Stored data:
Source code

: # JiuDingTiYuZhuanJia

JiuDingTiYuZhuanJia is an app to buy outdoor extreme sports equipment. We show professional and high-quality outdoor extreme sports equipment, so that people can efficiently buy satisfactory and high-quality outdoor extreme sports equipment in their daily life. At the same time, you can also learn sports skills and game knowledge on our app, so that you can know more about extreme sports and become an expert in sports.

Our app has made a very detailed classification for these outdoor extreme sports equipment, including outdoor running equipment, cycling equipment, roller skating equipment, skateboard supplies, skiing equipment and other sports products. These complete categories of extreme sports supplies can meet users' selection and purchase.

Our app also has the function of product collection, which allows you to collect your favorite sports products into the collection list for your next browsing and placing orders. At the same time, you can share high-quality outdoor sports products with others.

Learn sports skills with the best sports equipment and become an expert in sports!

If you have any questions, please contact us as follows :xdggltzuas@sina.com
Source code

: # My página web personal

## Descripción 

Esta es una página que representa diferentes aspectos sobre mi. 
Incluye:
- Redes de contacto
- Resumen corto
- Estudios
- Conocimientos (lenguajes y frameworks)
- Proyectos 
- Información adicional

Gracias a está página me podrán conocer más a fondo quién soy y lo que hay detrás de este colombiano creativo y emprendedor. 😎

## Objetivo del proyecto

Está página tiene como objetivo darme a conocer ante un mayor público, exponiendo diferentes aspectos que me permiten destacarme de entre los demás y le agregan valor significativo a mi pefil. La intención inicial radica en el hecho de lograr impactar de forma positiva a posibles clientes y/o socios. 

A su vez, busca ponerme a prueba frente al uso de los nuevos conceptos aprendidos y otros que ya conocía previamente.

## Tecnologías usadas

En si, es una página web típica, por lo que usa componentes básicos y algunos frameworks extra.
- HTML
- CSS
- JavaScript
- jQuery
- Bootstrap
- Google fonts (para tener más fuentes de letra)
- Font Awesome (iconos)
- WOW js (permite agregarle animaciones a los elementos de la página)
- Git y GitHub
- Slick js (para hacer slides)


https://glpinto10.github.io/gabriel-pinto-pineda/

WHAT THE TASK REQUIRES = Where does "become" appear in the records above? Copy every line that has it.

WRITTEN RESPONSE =
JiuDingTiYuZhuanJia is an app to buy outdoor extreme sports equipment. We show professional and high-quality outdoor extreme sports equipment, so that people can efficiently buy satisfactory and high-quality outdoor extreme sports equipment in their daily life. At the same time, you can also learn sports skills and game knowledge on our app, so that you can know more about extreme sports and become an expert in sports.
Learn sports skills with the best sports equipment and become an expert in sports!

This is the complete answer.